The US Department of Commerce decided earlier this year to investigate whether Chinese manufacturers were circumventing US rules on solar imports from China by shipping components through subsidiaries in four neighboring countries – Malaysia, Thailand, Cambodia and Vietnam – where the panels are assembled for export to the United States These four countries account for more than 80% of solar panel imports, according to the American Clean Power Association.

“This decision has created market uncertainty that threatens the deployment of solar projects in the Tennessee Valley,” Gil Hough, executive director of the Tennessee Solar Energy Industries Association, said in a statement Friday. “This happened when the entire energy market was already suffering from supply, fuel and logistics problems due to COVID and the war in Ukraine. This is causing delays in the two construction projects already under contract and delays in signing new contracts for projects”.

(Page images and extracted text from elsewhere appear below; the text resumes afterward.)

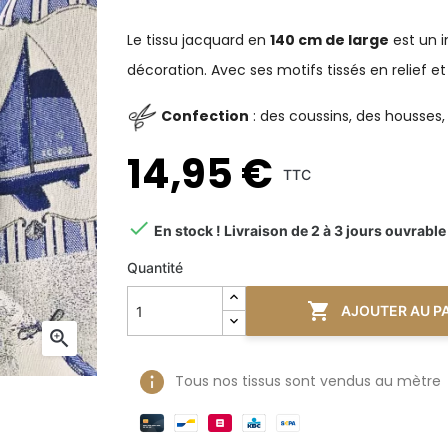
Le tissu jacquard en
140 cm de large
est un 
décoration. Avec ses motifs tissés en relief e
Confection
: des coussins, des housses
14,95 €
TTC

En stock ! Livraison de 2 à 3 jours ouvrable
Quantité

AJOUTER AU P

Tous nos tissus sont vendus au mètre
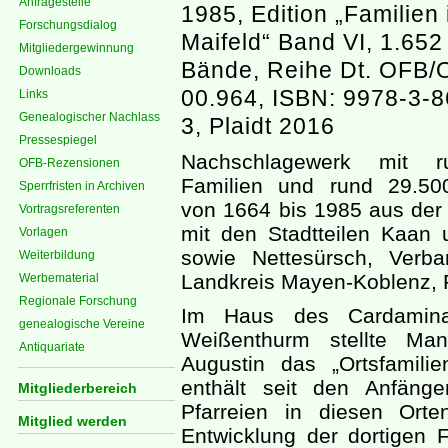
Anfragestelle
1985, Edition „Familien
Forschungsdialog
Maifeld“ Band VI, 1.652
Mitgliedergewinnung
Bände, Reihe Dt. OFB/
Downloads
00.964, ISBN: 9978-3-
Links
Genealogischer Nachlass
3, Plaidt 2016
Pressespiegel
Nachschlagewerk mit r
OFB-Rezensionen
Familien und rund 29.50
Sperrfristen in Archiven
von 1664 bis 1985 aus der
Vortragsreferenten
mit den Stadtteilen Kaan 
Vorlagen
sowie Nettesürsch, Verb
Weiterbildung
Landkreis Mayen-Koblenz, R
Werbematerial
Regionale Forschung
Im Haus des Cardamina
genealogische Vereine
Weißenthurm stellte Man
Antiquariate
Augustin das „Ortsfamil
enthält seit den Anfäng
Mitgliederbereich
Pfarreien in diesen Ort
Mitglied werden
Entwicklung der dortigen 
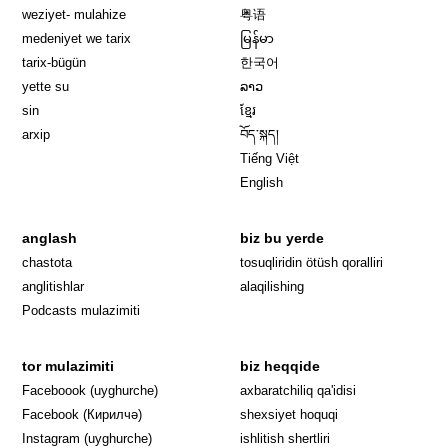
weziyet- mulahize
粤语
medeniyet we tarix
မြန်မာ
tarix-bügün
한국어
yette su
ລາວ
sin
ខ្មែរ
arxip
བོད་སྐད།
Tiếng Việt
English
anglash
biz bu yerde
Opens in 
chastota
tosuqliridin ötüsh qoralliri
anglitishlar
alaqilishing
Podcasts mulazimiti
tor mulazimiti
biz heqqide
Opens in new window
Faceboook (uyghurche)
axbaratchiliq qa'idisi
Opens in new window
Facebook (Кирилчә)
shexsiyet hoquqi
Opens in new window
Instagram (uyghurche)
ishlitish shertliri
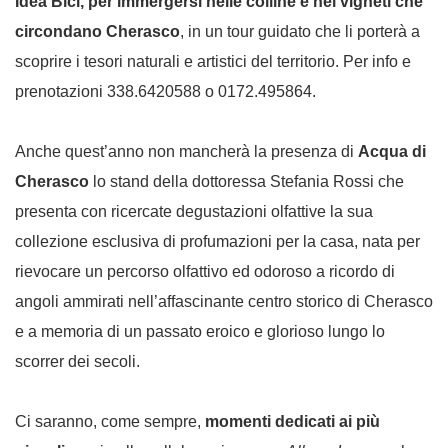
Idea Bici, per immergersi nelle colline e nei vigneti che
circondano Cherasco
, in un tour guidato che li porterà a
scoprire i tesori naturali e artistici del territorio. Per info e
prenotazioni 338.6420588 o 0172.495864.
Anche quest’anno non mancherà la presenza di
Acqua di
Cherasco
lo stand della dottoressa Stefania Rossi che
presenta con ricercate degustazioni olfattive la sua
collezione esclusiva di profumazioni per la casa, nata per
rievocare un percorso olfattivo ed odoroso a ricordo di
angoli ammirati nell’affascinante centro storico di Cherasco
e a memoria di un passato eroico e glorioso lungo lo
scorrer dei secoli.
Ci saranno, come sempre,
momenti dedicati ai più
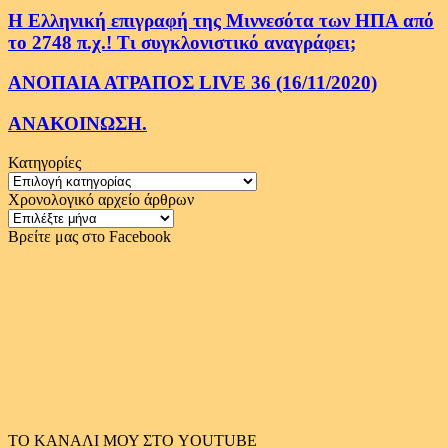
Η Ελληνική επιγραφή της Μιννεσότα των ΗΠΑ από
το 2748 π.χ.! Τι συγκλονιστικό αναγράφει;
ΑΝΟΠΑΙΑ ΑΤΡΑΠΟΣ LIVE 36 (16/11/2020)
ΑΝΑΚΟΙΝΩΣΗ.
Κατηγορίες
Κατηγορίες
Χρονολογικό αρχείο άρθρων
Χρονολογικό
αρχείο
Βρείτε μας στο Facebook
άρθρων
ΤΟ ΚΑΝΑΛΙ ΜΟΥ ΣΤΟ YOUTUBE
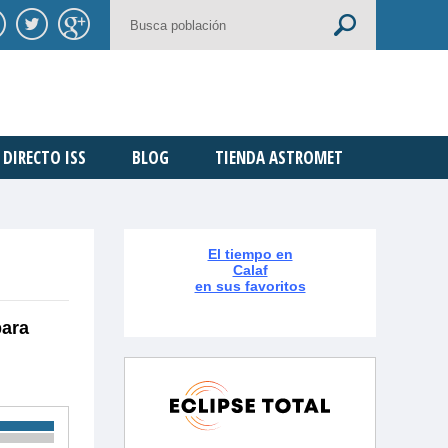
DIRECTO ISS
BLOG
TIENDA ASTROMET
El tiempo en
Calaf
en sus favoritos
para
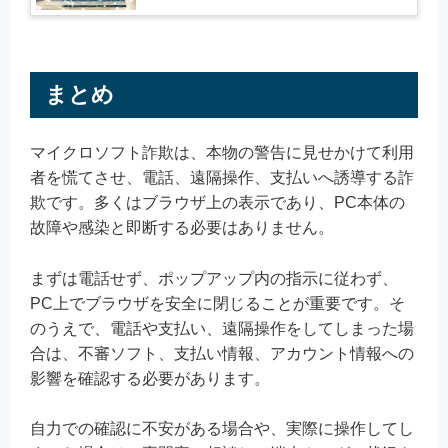
まとめ
マイクロソフト詐欺は、本物の警告に見せかけて利用
者を慌てさせ、電話、遠隔操作、支払いへ誘導する詐
欺です。多くはブラウザ上の表示であり、PC本体の
故障や感染と即断する必要はありません。
まずは電話せず、ポップアップ内の指示に従わず、
PC上でブラウザを安全に閉じることが重要です。そ
のうえで、電話や支払い、遠隔操作をしてしまった場
合は、不審ソフト、支払い情報、アカウント情報への
影響を確認する必要があります。
自力での確認に不安がある場合や、実際に操作してし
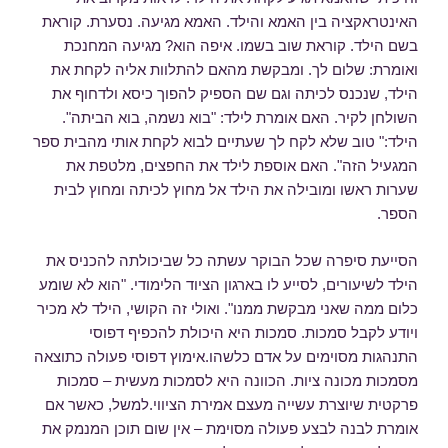
האינטראקציה בין האמא והילד. האמא מגיעה. נסערת. קוראת
בשם הילד. קוראת שוב בשמו. איפה הוא? מגיעה המחנכת
ואומרת: שלום לך. ומבקשת מהאם להתלוות אליה לקחת את
הילד, שנכנס לכיתה וגם שם הספיק להפוך כיסא ולדחוף את
השולחן לקיר. האם אומרת לילד: "בוא נשמה, בוא הביתה".
הילד:" טוב שלא לקח לך שעתיים לבוא לקחת אותי מהבית ספר
המגעיל הזה". האם אוספת לילד את החפצים, מלטפת את
שערות ראשו ומובילה את הילד אל מחוץ לכיתה ומחוץ לבית
הספר.
הסייעת סיפרה שכל הבוקר עשתה כל שביכולתה להכניס את
הילד לשיעורים, לסייע לו בארגון הציוד הלימודי. "הוא לא שומע
כלום ממה שאני מבקשת ממנו". ואולי זה הקושי, הילד לא מכיר
ויודע לקבל סמכות. סמכות היא היכולת להכפיף דפוסי
התנהגות מסוימים על אדם כלשהו.אימוץ דפוסי פעולה כתוצאה
מסמכות מכונה ציות. הכוונה היא לסמכות מעשית – סמכות
פרקטית שיוצרת עשייה מעצם אמירת הציווי.למשל, כאשר אם
אומרת לבנה לבצע פעולה מסוימת – אין שום תוכן המנמק את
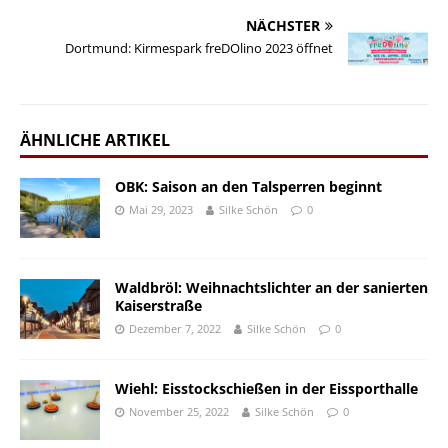
NÄCHSTER
Dortmund: Kirmespark freDOlino 2023 öffnet
ÄHNLICHE ARTIKEL
OBK: Saison an den Talsperren beginnt
Mai 29, 2023
Silke Schön
0
Waldbröl: Weihnachtslichter an der sanierten
Kaiserstraße
Dezember 7, 2022
Silke Schön
0
Wiehl: Eisstockschießen in der Eissporthalle
November 25, 2022
Silke Schön
0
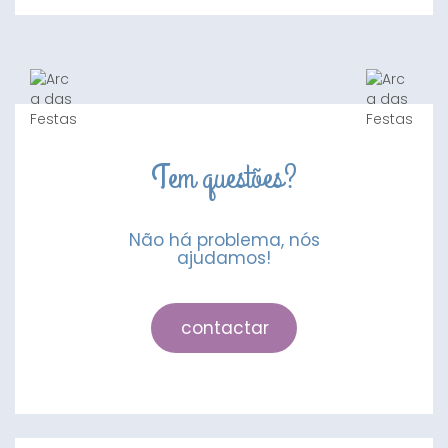
Foil
Letra
L
Rosa
Tem questões?
Não há problema, nós
ajudamos!
contactar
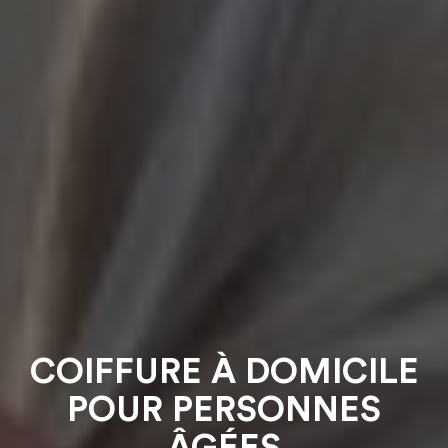
COIFFURE À DOMICILE
POUR PERSONNES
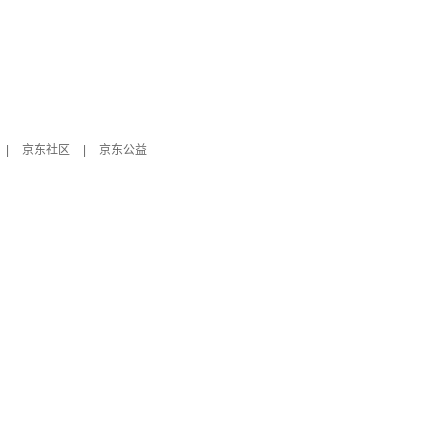
|
京东社区
|
京东公益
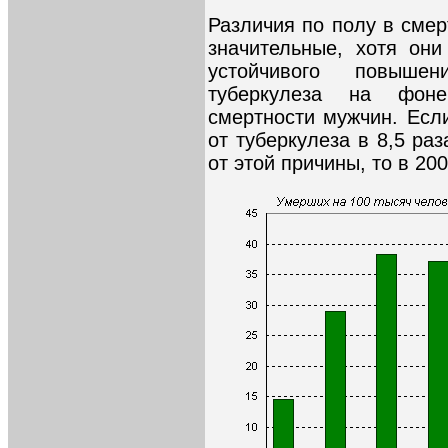
Различия по полу в смер
значительные, хотя они
устойчивого повыше
туберкулеза на фоне
смертности мужчин. Есл
от туберкулеза в 8,5 р
от этой причины, то в 2006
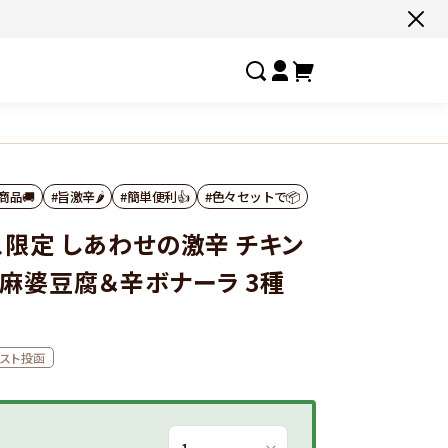
すべての商品一覧はこちら
#ネコポス対象商品🚚
#有名店の味🧑‍🍳
#ここだけ限定‼️
#
商品🚚
#旨激辛🌶
#簡単便利👍
#色々セットで📦
#色々セットで📦
#たっぷり満腹😋
#ギフトにおすすめ🎁
#
限定 しあわせの激辛 チキン
しあわせの激辛
お客様の夢実
麻婆豆腐＆辛ボナーラ 3種
選ばれし人気店
フルーチェ
スト投函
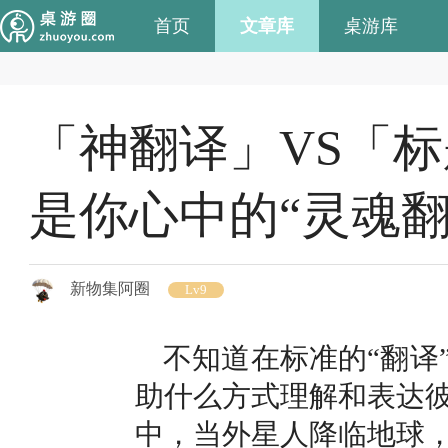
首页
文章库
桌游库
「神翻译」VS「
是你心中的“灵魂翻
新物集阿圈
Lv9
不知道在标准的“翻译
助什么方式理解和表达
中，当外星人降临地球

But solar proponents point out that supply chain disruptions slow future solar installations but do not hinder existing solar production.

“The renewable energy sector has been hit by supply chain disruptions like everyone else,” Stephen Smith, executive director of the Southern Alliance for Clean Energy, said in a phone interview. “It’s about slowing down future construction due to supply chain issues, but it’s not disrupting existing capacity. There are no moving parts with solar power and existing capacity is working well. “

Smith said delays and cost overruns for new solar installations will likely still be much lower than what Georgia Power and other Plant Vogtle owners face trying to complete construction of two new nuclear reactors, which will are now years behind the original schedule and now expected to cost over $30 billion.